Everyone knows that intelligence is not uniform. Some people have stratospheric IQs; others sink below par.
Everyone also knows that intelligence doesn’t necessarily correspond to ability to think. Mensa members can be just as dogmatically fossilized as Homer Simpson. They may know far more about far more things, but they can lock onto their conclusions like a crocodile’s jaws.
For a short period, during my journalistic career, I did occasional interviews with an Anglican priest named Brian Freeland—then head of religious programming for the CBC. I always came away feeling that I had been allowed to peer into a bewildering whirlwind of ideas.
I went looking for answers; I came away with more questions.
Back in the late 1960s, my friend Don Sawatzky attempted to measure the complexity of human thinking. At the time, Don was developing his doctoral dissertation; he would go on to become a widely respected professor of psychology at the University of Alberta.
“Traditional measures of IQ are simply predictors of success in school,” Don explained. “It is questionable whether this generalizes to success in life.”

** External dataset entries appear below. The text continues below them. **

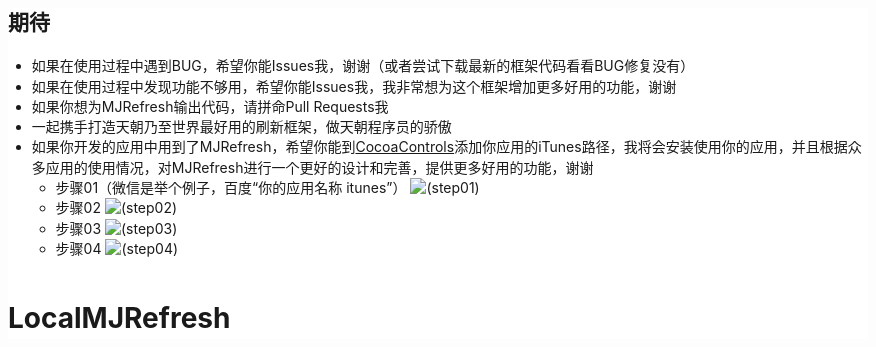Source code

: ## 期待
* 如果在使用过程中遇到BUG，希望你能Issues我，谢谢（或者尝试下载最新的框架代码看看BUG修复没有）
* 如果在使用过程中发现功能不够用，希望你能Issues我，我非常想为这个框架增加更多好用的功能，谢谢
* 如果你想为MJRefresh输出代码，请拼命Pull Requests我
* 一起携手打造天朝乃至世界最好用的刷新框架，做天朝程序员的骄傲
* 如果你开发的应用中用到了MJRefresh，希望你能到[CocoaControls](https://www.cocoacontrols.com/controls/mjrefresh)添加你应用的iTunes路径，我将会安装使用你的应用，并且根据众多应用的使用情况，对MJRefresh进行一个更好的设计和完善，提供更多好用的功能，谢谢
   * 步骤01（微信是举个例子，百度“你的应用名称 itunes”）
![(step01)](http://ww4.sinaimg.cn/mw1024/800cdf9ctw1eq0viiv5rsj20sm0ea41t.jpg)
   * 步骤02
![(step02)](http://ww2.sinaimg.cn/mw1024/800cdf9ctw1eq0vilejxlj20tu0me7a0.jpg)
   * 步骤03
![(step03)](http://ww1.sinaimg.cn/mw1024/800cdf9ctw1eq0viocpo5j20wc0dc0un.jpg)
   * 步骤04
![(step04)](http://ww3.sinaimg.cn/mw1024/800cdf9ctw1eq0vir137xj20si0gewgu.jpg)
# LocalMJRefresh
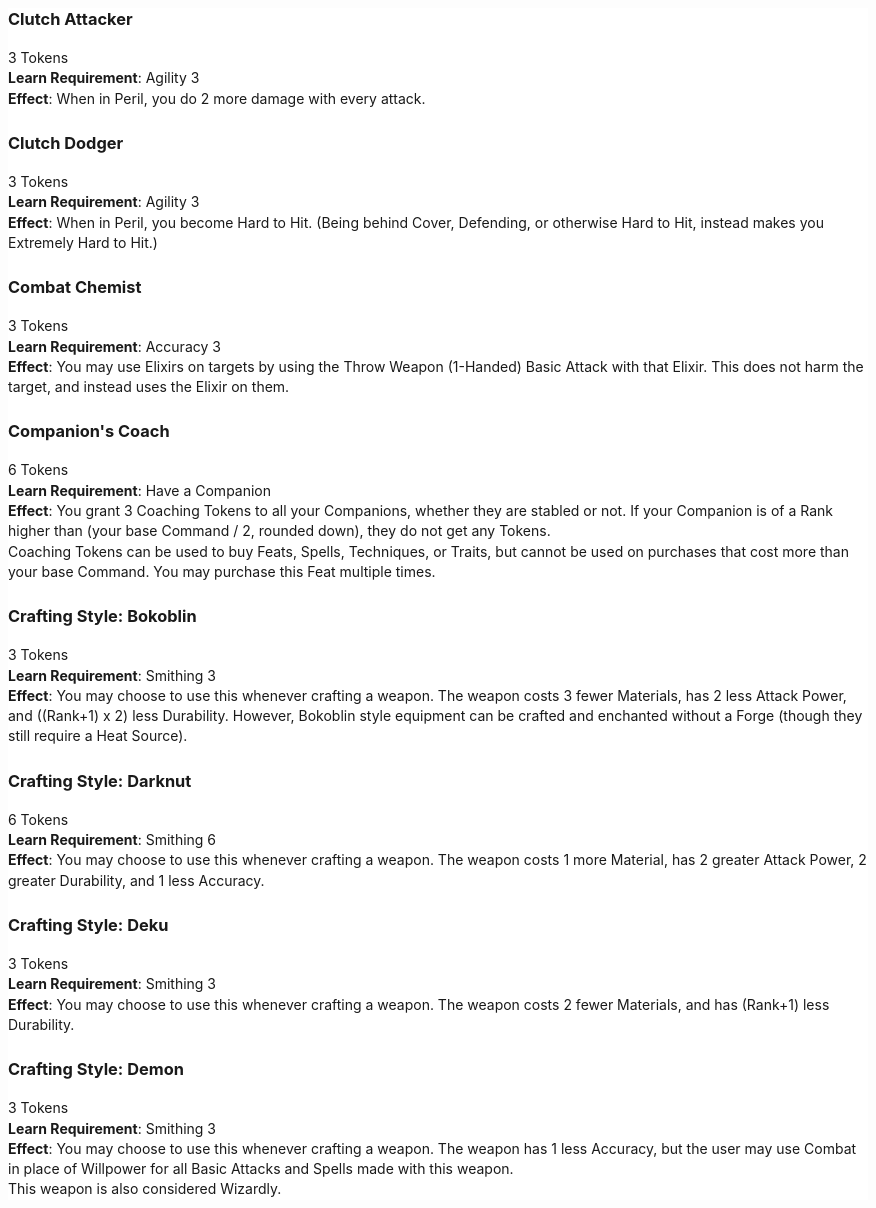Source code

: ### Clutch Attacker
3 Tokens  
**Learn Requirement**: Agility 3  
**Effect**: When in Peril, you do 2 more damage with every attack.

### Clutch Dodger
3 Tokens  
**Learn Requirement**: Agility 3  
**Effect**: When in Peril, you become Hard to Hit. (Being behind Cover, Defending, or otherwise Hard to Hit, instead makes you Extremely Hard to Hit.)

### Combat Chemist
3 Tokens  
**Learn Requirement**: Accuracy 3  
**Effect**: You may use Elixirs on targets by using the Throw Weapon (1-Handed) Basic Attack with that Elixir. This does not harm the target, and instead uses the Elixir on them.

### Companion's Coach
6 Tokens  
**Learn Requirement**: Have a Companion  
**Effect**: You grant 3 Coaching Tokens to all your Companions, whether they are stabled or not. If your Companion is of a Rank higher than (your base Command / 2, rounded down), they do not get any Tokens.  
Coaching Tokens can be used to buy Feats, Spells, Techniques, or Traits, but cannot be used on purchases that cost more than your base Command. You may purchase this Feat multiple times.

### Crafting Style: Bokoblin
3 Tokens  
**Learn Requirement**: Smithing 3  
**Effect**: You may choose to use this whenever crafting a weapon. The weapon costs 3 fewer Materials, has 2 less Attack Power, and ((Rank+1) x 2) less Durability. However, Bokoblin style equipment can be crafted and enchanted without a Forge (though they still require a Heat Source).

### Crafting Style: Darknut
6 Tokens  
**Learn Requirement**: Smithing 6  
**Effect**: You may choose to use this whenever crafting a weapon. The weapon costs 1 more Material, has 2 greater Attack Power, 2 greater Durability, and 1 less Accuracy.

### Crafting Style: Deku
3 Tokens  
**Learn Requirement**: Smithing 3  
**Effect**: You may choose to use this whenever crafting a weapon. The weapon costs 2 fewer Materials, and has (Rank+1) less Durability.

### Crafting Style: Demon
3 Tokens  
**Learn Requirement**: Smithing 3  
**Effect**: You may choose to use this whenever crafting a weapon. The weapon has 1 less Accuracy, but the user may use Combat in place of Willpower for all Basic Attacks and Spells made with this weapon.  
This weapon is also considered Wizardly.
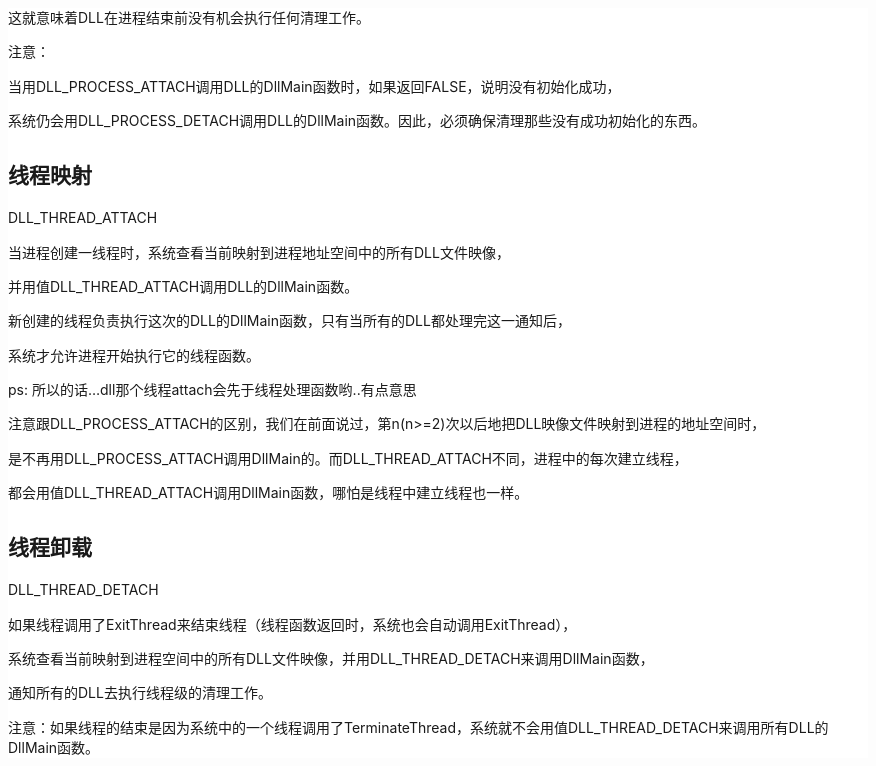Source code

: 这就意味着DLL在进程结束前没有机会执行任何清理工作。

注意：

当用DLL_PROCESS_ATTACH调用DLL的DllMain函数时，如果返回FALSE，说明没有初始化成功，

系统仍会用DLL_PROCESS_DETACH调用DLL的DllMain函数。因此，必须确保清理那些没有成功初始化的东西。



## 线程映射

DLL_THREAD_ATTACH

当进程创建一线程时，系统查看当前映射到进程地址空间中的所有DLL文件映像，

并用值DLL_THREAD_ATTACH调用DLL的DllMain函数。

新创建的线程负责执行这次的DLL的DllMain函数，只有当所有的DLL都处理完这一通知后，

系统才允许进程开始执行它的线程函数。

ps: 所以的话…dll那个线程attach会先于线程处理函数哟..有点意思



注意跟DLL_PROCESS_ATTACH的区别，我们在前面说过，第n(n>=2)次以后地把DLL映像文件映射到进程的地址空间时，

是不再用DLL_PROCESS_ATTACH调用DllMain的。而DLL_THREAD_ATTACH不同，进程中的每次建立线程，

都会用值DLL_THREAD_ATTACH调用DllMain函数，哪怕是线程中建立线程也一样。



## 线程卸载



DLL_THREAD_DETACH

如果线程调用了ExitThread来结束线程（线程函数返回时，系统也会自动调用ExitThread），

系统查看当前映射到进程空间中的所有DLL文件映像，并用DLL_THREAD_DETACH来调用DllMain函数，

通知所有的DLL去执行线程级的清理工作。

注意：如果线程的结束是因为系统中的一个线程调用了TerminateThread，系统就不会用值DLL_THREAD_DETACH来调用所有DLL的DllMain函数。



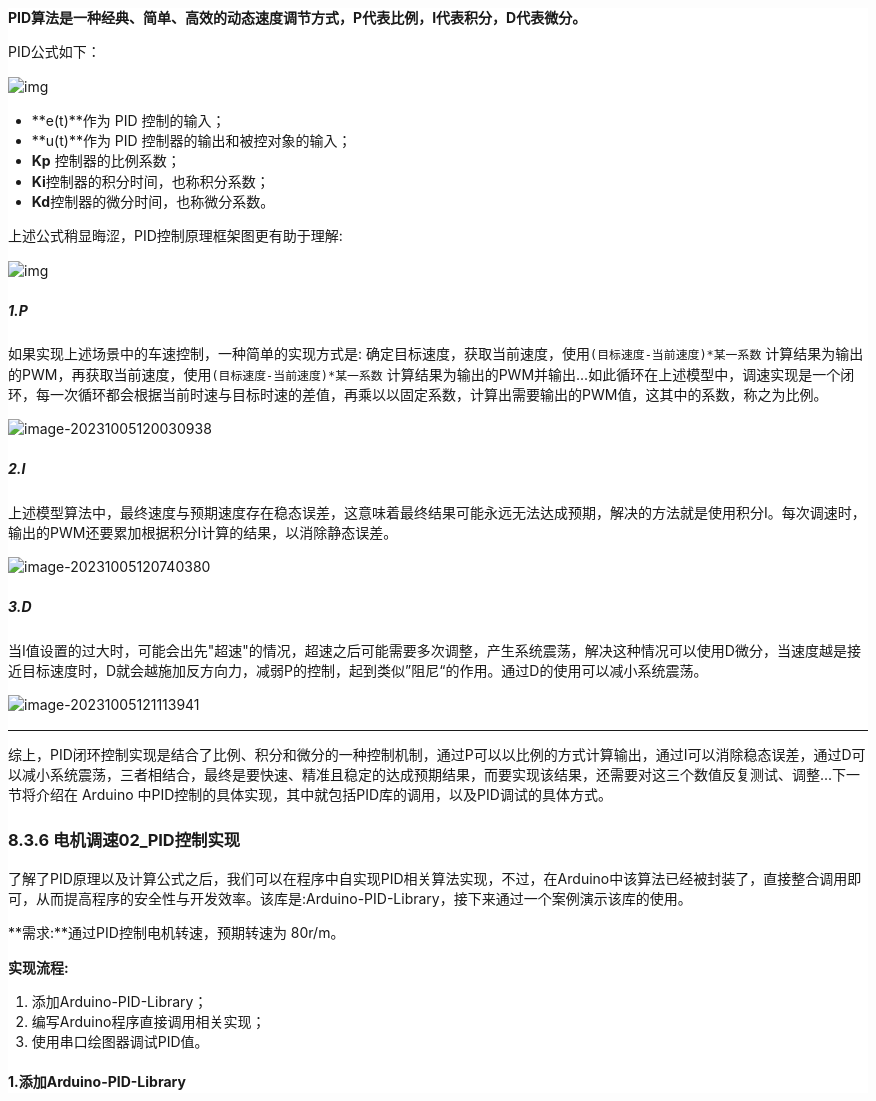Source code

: **PID算法是一种经典、简单、高效的动态速度调节方式，P代表比例，I代表积分，D代表微分。**

PID公式如下：

![img](http://www.autolabor.com.cn/book/ROSTutorials/assets/PID%E5%85%AC%E5%BC%8F.jpg)

- **e(t)**作为 PID 控制的输入；
- **u(t)**作为 PID 控制器的输出和被控对象的输入；
- **Kp** 控制器的比例系数；
- **Ki**控制器的积分时间，也称积分系数；
- **Kd**控制器的微分时间，也称微分系数。

上述公式稍显晦涩，PID控制原理框架图更有助于理解:

![img](http://www.autolabor.com.cn/book/ROSTutorials/assets/PID%E6%8E%A7%E5%88%B6.jpg)

##### 1.P

如果实现上述场景中的车速控制，一种简单的实现方式是: 确定目标速度，获取当前速度，使用`(目标速度-当前速度)*某一系数` 计算结果为输出的PWM，再获取当前速度，使用`(目标速度-当前速度)*某一系数` 计算结果为输出的PWM并输出...如此循环在上述模型中，调速实现是一个闭环，每一次循环都会根据当前时速与目标时速的差值，再乘以以固定系数，计算出需要输出的PWM值，这其中的系数，称之为比例。

![image-20231005120030938](C:\Users\why\AppData\Roaming\Typora\typora-user-images\image-20231005120030938.png)

##### 2.I

上述模型算法中，最终速度与预期速度存在稳态误差，这意味着最终结果可能永远无法达成预期，解决的方法就是使用积分I。每次调速时，输出的PWM还要累加根据积分I计算的结果，以消除静态误差。

![image-20231005120740380](C:\Users\why\AppData\Roaming\Typora\typora-user-images\image-20231005120740380.png)

##### 3.D

当I值设置的过大时，可能会出先"超速"的情况，超速之后可能需要多次调整，产生系统震荡，解决这种情况可以使用D微分，当速度越是接近目标速度时，D就会越施加反方向力，减弱P的控制，起到类似”阻尼“的作用。通过D的使用可以减小系统震荡。

![image-20231005121113941](C:\Users\why\AppData\Roaming\Typora\typora-user-images\image-20231005121113941.png)

------

综上，PID闭环控制实现是结合了比例、积分和微分的一种控制机制，通过P可以以比例的方式计算输出，通过I可以消除稳态误差，通过D可以减小系统震荡，三者相结合，最终是要快速、精准且稳定的达成预期结果，而要实现该结果，还需要对这三个数值反复测试、调整...下一节将介绍在 Arduino 中PID控制的具体实现，其中就包括PID库的调用，以及PID调试的具体方式。

### 8.3.6 电机调速02_PID控制实现

了解了PID原理以及计算公式之后，我们可以在程序中自实现PID相关算法实现，不过，在Arduino中该算法已经被封装了，直接整合调用即可，从而提高程序的安全性与开发效率。该库是:Arduino-PID-Library，接下来通过一个案例演示该库的使用。

**需求:**通过PID控制电机转速，预期转速为 80r/m。

**实现流程:**

1. 添加Arduino-PID-Library；
2. 编写Arduino程序直接调用相关实现；
3. 使用串口绘图器调试PID值。

#### 1.添加Arduino-PID-Library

No one else had explored this field. So Don had to develop his own testing methods and procedures, using students and volunteers.
Don identified three components of complexity.
First, the number of dimensions considered. Some people focus on very few dimensions—as if issues could be reduced to black/white, male/female, left/right. Others incorporate multiple dimensions into their analysis.
Second, discrimination among those dimensions. Which dimensions matter more? Which ones take priority over others? To use a trivial example, the colour of a witness’s gloves should not invalidate the accuracy of her observations. An inability to discriminate between relative values reduces complexity to chaos.
Finally, integration of information. How well can the person discern a coherent pattern within the complexity?
In a sense, it’s a circular process.
First you must first be willing to make the process more complicated, by adding extra factors to assess. Then you filter out the less important factors. Finally, you integrate the significant factors into a unified vision.
Which may, in fact, be the same as the one that a single-dimensional thinker came up with. Or it may not. Either way, though, it’s better founded.
Don Sawatzky called it “conceptual complexity.”
There were some surprises in his research. Rural students tended to see more dimensions than urban students, for example. Don hypothesized that rural students were accustomed to seeing people in a variety of roles—storekeeper, hockey coach, town councillor—where urban students might encounter each person in only one role.
Looking back, Don says, “In retrospect, I wish I had pursued this research—but life got in the way!”
I too wish he had pursued the subject. Or someone had.
Most of us, I suspect, intuitively develop some kind of complexity assessment. But it can take years to realize that this person leaps to conclusions; that one bogs down in details. This one can’t break free from lessons learned in Sunday School; that one rejects anything tainted by religious beliefs.
I’d love to know a person’s “Complexity Quotient” to know how much credence to give their opinions.